« Les gens visitent mon site web, consultent mon emploi du temps sur Google, choisissent l’horaire qui leur convient, m’indiquent leur symptômes », explique le docteur Jay Parkinson, un pionnier de la télémédecine.

Ensuite, son iPhone l’alerte, il appelle ses patients, ils le payent via Paypal.

Vous imaginez la même chose transposée dans le monde juridique ?

Pour demeurer accessible, un appartement et une connexion Internet suffisent
Pour demeurer accessible, un appartement et une connexion Internet suffisent
C’est possible, dit Jordan Furlong sur Attorney at work.

Oui, Internet et un appartement vous suffisent pour demeurer accessible.

Réfléchissez-y. Combien de services proposez-vous qui nécessitent une proximité physique et un lien direct avec votre client ? Très peu.

Il est vrai qu’une relation d’affaires réussie ne va rarement sans un face-à-face humain, mais la technologie permet ces rapprochements.

Skype, par exemple, peut vous éviter trois heures passées dans les embouteillages. Pour les utilisateurs de Mac, iChat offre également la possibilité de converser avec vos clients.

**Marche à suivre:** Veuillez recopier sans aucun changement le passage du texte sur le travail à distance des avocats, depuis « Ensuite, son iPhone » jusqu'à « client ? Très peu. » inclus.

**Données disponibles:**
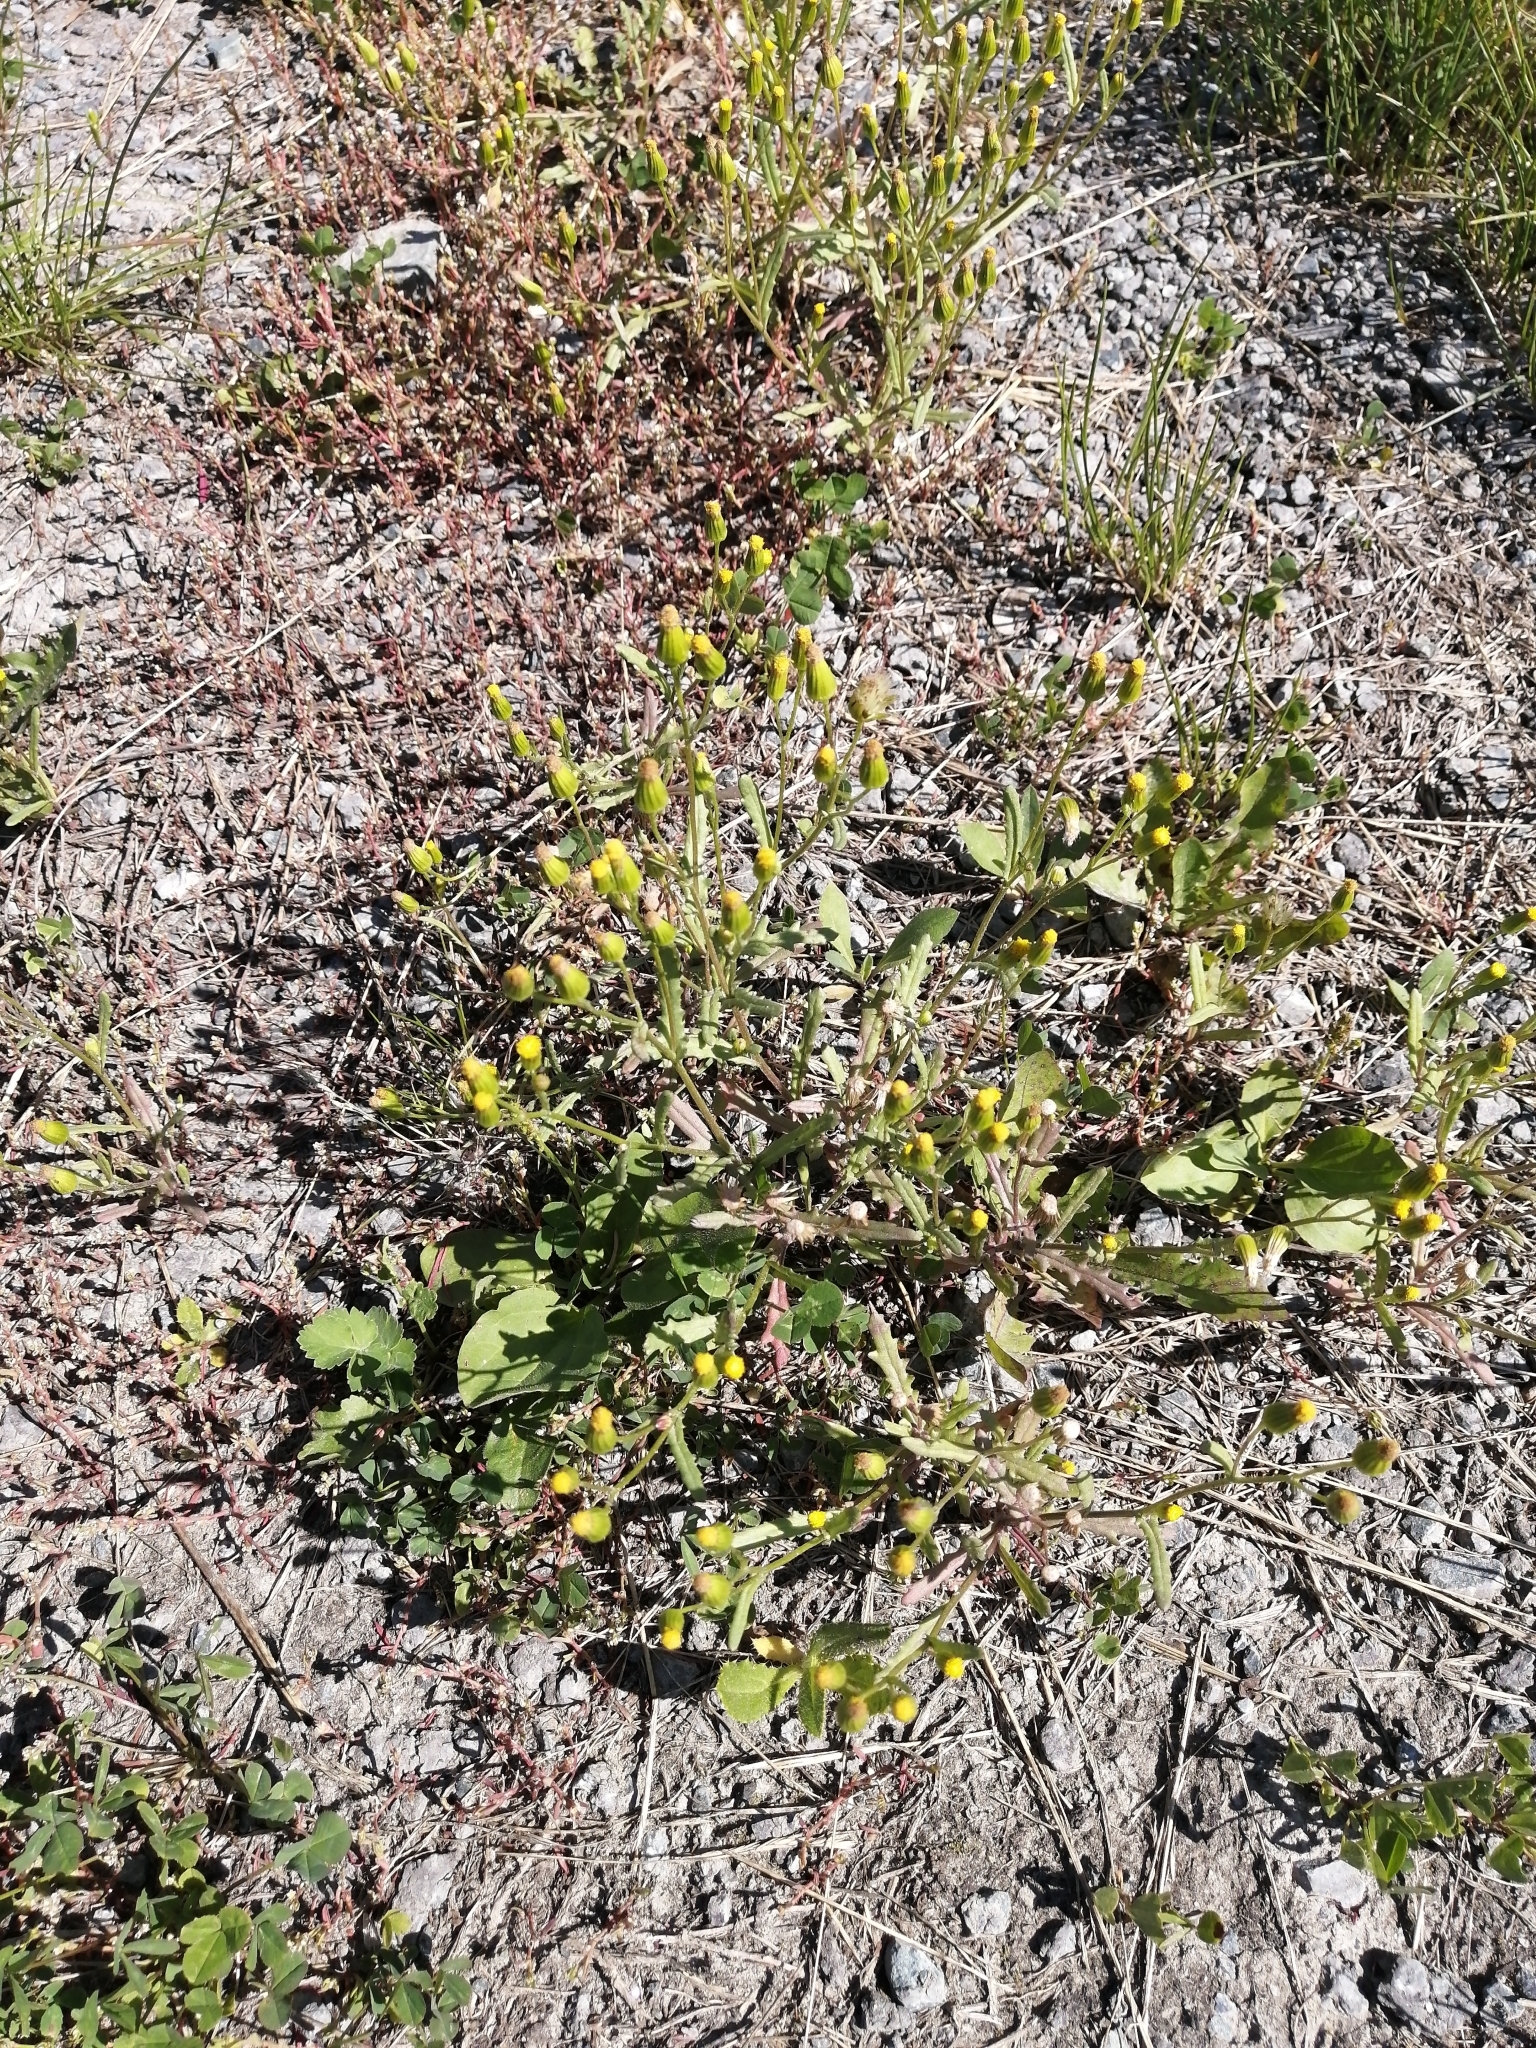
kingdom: Plantae
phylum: Tracheophyta
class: Magnoliopsida
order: Asterales
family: Asteraceae
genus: Senecio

**Tâche réalisée:**
Ensuite, son iPhone l’alerte, il appelle ses patients, ils le payent via Paypal.

Vous imaginez la même chose transposée dans le monde juridique ?

Pour demeurer accessible, un appartement et une connexion Internet suffisent
Pour demeurer accessible, un appartement et une connexion Internet suffisent
C’est possible, dit Jordan Furlong sur Attorney at work.

Oui, Internet et un appartement vous suffisent pour demeurer accessible.

Réfléchissez-y. Combien de services proposez-vous qui nécessitent une proximité physique et un lien direct avec votre client ? Très peu.